If you notice, I say that I THINK I MAY, not exactly that I will. I was wondering what others had to say about what I was considering, are they good or crap. I came here to see feedback from other users to help make my decision. I didn't exactly have it made when I came here. As far as I am concerned, there have been people that praise Galls and say that they have good products and good deals. I came for help, not to be basically told that I am stupid for even considering Galls. Other members of my family and I have purchased items from Galls and are quite satisfied with what we recieved. Sorry if I have been a nuisance to you, I came here looking for help and figured that I would recieve help with no problem. Thanks to all of the others that had input and I would still appreciate any more comments.

As far as the county paying for my uniform, I have to go through a 3 month probationary period until they give me a shirt and pants. So I am probably going to buy one pair to wear while I am in my probationary period.


----------



## BLSBoy (Jan 16, 2009)

broncos008 said:


> As far as the county paying for my uniform, I have to go through a 3 month probationary period until they give me a shirt and pants. So I am probably going to buy one pair to wear while I am in my probationary period.



What the heck kinda rinky dink outfit are you associating yourself with?
Anyplace that does not issue uniforms prior to hitting the street is highly questionable.


----------



## wolfwyndd (Jan 16, 2009)

broncos008 said:


> I am wondering what you think about the pants from Galls. Not exactly the Galls brand, but the pants that Galls sells.



I bought a pair of the rip stop Galls brand BDU pants a couple of years ago and was rather unimpressed.  They may have lasted a season before 1.) wearing thin, 2.) loosing about 1/2 the buttons, and 3.) having about 1/2 the pockets give out.  

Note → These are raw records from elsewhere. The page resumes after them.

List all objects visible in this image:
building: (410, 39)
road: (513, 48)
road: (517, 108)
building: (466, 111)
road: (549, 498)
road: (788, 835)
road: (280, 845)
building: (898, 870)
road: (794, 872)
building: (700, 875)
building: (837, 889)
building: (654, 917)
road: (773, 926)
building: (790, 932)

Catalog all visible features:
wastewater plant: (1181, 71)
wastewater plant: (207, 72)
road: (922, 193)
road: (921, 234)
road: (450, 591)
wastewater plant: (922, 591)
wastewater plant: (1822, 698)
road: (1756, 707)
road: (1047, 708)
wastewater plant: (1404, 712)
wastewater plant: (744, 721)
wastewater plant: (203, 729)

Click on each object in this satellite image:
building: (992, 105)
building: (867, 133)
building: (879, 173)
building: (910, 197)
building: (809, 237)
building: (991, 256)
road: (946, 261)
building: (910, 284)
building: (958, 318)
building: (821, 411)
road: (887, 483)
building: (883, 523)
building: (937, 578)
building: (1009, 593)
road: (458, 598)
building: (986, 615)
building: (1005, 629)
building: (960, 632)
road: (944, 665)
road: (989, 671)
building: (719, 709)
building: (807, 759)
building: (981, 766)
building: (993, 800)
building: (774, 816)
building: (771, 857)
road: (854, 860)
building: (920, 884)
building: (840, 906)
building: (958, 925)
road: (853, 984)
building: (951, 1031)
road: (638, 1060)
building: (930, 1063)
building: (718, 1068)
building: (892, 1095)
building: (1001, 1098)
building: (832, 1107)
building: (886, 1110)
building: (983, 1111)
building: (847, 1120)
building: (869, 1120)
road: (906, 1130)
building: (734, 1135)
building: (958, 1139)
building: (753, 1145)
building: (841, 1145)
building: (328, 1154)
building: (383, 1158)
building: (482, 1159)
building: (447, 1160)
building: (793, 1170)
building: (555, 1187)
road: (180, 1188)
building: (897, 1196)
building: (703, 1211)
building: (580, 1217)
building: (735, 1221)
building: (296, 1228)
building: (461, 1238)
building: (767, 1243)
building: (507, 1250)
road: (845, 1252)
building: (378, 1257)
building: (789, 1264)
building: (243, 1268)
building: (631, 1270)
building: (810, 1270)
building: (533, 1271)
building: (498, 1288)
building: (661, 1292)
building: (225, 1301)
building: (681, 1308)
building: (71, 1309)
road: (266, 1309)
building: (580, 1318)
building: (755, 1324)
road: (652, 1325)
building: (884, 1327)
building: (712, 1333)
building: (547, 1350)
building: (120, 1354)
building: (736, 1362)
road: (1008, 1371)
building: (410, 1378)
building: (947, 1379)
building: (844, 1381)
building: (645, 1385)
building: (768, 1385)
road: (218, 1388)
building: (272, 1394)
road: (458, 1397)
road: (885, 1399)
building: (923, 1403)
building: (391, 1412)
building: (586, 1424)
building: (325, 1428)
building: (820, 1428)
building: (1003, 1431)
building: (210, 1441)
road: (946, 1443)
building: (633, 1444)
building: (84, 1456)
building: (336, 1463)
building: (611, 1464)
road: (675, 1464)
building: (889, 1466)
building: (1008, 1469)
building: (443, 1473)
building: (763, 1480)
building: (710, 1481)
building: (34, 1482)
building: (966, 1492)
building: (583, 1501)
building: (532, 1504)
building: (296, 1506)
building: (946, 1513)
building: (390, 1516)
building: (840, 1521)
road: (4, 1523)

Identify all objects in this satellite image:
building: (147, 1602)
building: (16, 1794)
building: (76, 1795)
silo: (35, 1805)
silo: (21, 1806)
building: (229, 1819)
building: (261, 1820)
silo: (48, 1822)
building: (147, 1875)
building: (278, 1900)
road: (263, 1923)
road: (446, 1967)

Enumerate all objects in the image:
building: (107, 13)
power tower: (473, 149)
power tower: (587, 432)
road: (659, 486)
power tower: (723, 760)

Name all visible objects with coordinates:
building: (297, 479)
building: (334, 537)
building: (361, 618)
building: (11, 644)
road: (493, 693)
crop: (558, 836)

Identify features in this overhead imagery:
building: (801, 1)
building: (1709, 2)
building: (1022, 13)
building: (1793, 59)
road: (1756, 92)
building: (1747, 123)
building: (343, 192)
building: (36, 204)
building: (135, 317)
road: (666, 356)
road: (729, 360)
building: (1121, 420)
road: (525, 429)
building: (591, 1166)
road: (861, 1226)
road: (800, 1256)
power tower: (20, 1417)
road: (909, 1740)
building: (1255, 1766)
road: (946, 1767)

Now shortly after that I bought a pair of Propper BDU pants and I've had them now for almost 5 years and they are still going strong.  They are a bit faded, but they are as strong and comfortable as the day I bought them.


----------



## Epi-do (Jan 16, 2009)

We get Propper BDUs issued to us, but I prefer EMS pants over BDUs, so I buy them myself.  I love the ones from Aspen Mills.  They are comfortable and hold up really well.


----------



## broncos008 (Jan 16, 2009)

It is the county. It seems kinda strange, but I guess it works for me. I don't plan on working but maybe once a week and going on call once or twice a week as well. I just want something to look professional while I am working.


----------



## broncos008 (Jan 16, 2009)

I have heard and read a lot about Aspen Mills, I went to their website and it doesn't look like I can purchase pants from the website. Is there a website that I can order them from?


----------



## Epi-do (Jan 16, 2009)

I have always just called the number on the website and ordered over the phone.


----------



## DR_KSIDE (Jan 17, 2009)

rmellish said:


> Maybe I'm just unlucky. Either way, I'm trying out some of the 5.11 EMS pants right now. I like them, except they have a snap front rather than a button or clasp, which tends to unsnap every time I lift. Other than that, they're great.



I found the same problem with them too, but I also am constantly wearing a belt too, so they don't unsnap as much.


----------



## DR_KSIDE (Jan 17, 2009)

BLSBoy said:


> What the heck kinda rinky dink outfit are you associating yourself with?
> Anyplace that does not issue uniforms prior to hitting the street is highly questionable.



My service will supply the shirt, we can choose what ever pant manufacturer that we choose. We don't complain because our service does supply us with extrication gear, rain gear, etc. You know, the really expensive stuff.


----------